PROMPT | Every line of the following records that includes "shoulder" should be copied.

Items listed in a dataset
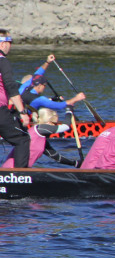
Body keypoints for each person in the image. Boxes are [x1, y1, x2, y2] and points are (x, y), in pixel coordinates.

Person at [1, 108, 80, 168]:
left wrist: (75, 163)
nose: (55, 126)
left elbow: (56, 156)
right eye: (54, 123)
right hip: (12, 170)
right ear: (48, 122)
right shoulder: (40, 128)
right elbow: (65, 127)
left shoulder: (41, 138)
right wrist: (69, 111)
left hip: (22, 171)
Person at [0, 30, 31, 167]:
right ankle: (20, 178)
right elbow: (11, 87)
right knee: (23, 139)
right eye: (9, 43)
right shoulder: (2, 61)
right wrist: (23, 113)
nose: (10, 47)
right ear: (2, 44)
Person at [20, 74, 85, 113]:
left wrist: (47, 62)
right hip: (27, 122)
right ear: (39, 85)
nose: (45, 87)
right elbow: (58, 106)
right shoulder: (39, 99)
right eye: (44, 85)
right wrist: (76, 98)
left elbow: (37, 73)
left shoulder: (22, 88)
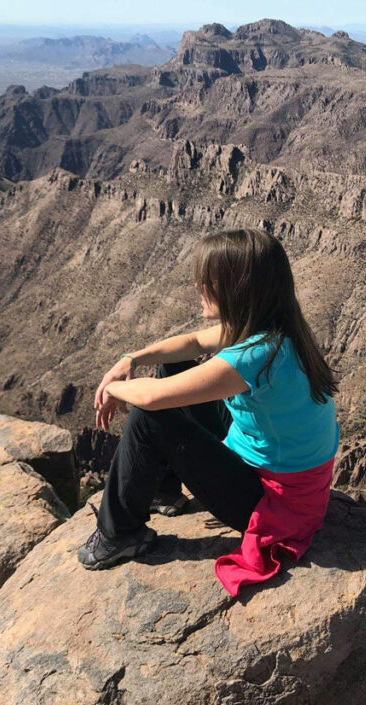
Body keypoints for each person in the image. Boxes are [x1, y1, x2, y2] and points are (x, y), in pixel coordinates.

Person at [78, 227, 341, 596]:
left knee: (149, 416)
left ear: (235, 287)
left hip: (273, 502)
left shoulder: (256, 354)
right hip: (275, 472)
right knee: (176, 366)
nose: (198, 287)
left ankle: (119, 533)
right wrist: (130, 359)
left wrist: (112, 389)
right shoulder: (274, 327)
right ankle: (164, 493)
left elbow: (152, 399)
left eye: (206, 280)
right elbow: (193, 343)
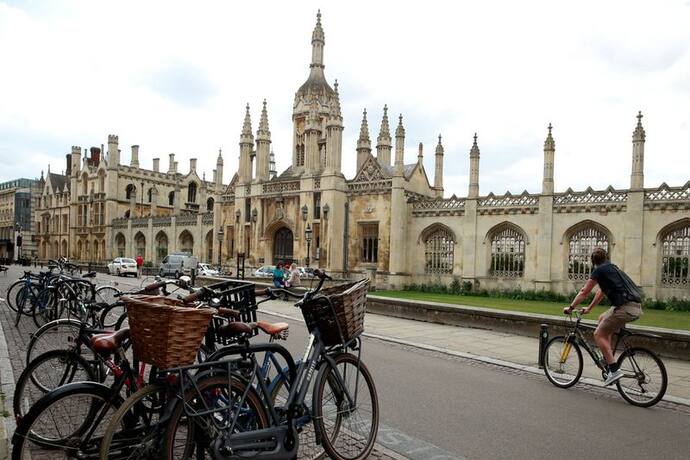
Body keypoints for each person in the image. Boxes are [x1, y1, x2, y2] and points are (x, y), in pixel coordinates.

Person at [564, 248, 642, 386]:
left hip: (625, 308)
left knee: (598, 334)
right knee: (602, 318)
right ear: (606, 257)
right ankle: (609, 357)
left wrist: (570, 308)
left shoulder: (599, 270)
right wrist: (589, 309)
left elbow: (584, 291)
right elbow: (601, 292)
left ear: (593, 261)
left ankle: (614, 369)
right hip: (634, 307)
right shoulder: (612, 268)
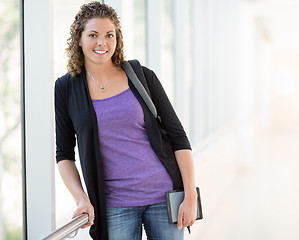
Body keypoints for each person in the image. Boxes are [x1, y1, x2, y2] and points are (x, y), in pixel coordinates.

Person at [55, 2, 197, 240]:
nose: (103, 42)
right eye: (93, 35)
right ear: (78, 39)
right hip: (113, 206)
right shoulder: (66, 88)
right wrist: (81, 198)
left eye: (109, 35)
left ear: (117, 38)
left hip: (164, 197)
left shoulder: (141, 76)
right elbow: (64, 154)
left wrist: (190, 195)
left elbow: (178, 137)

ANSWER TO THE EXERCISE |
right shoulder: (40, 128)
left shoulder: (41, 138)
right shoulder: (2, 61)
right shoulder: (39, 99)
left shoulder: (22, 88)
left shoulder: (256, 354)
right shoulder: (274, 327)
left shoulder: (599, 270)
right shoulder: (612, 268)
right shoulder: (66, 88)
left shoulder: (141, 76)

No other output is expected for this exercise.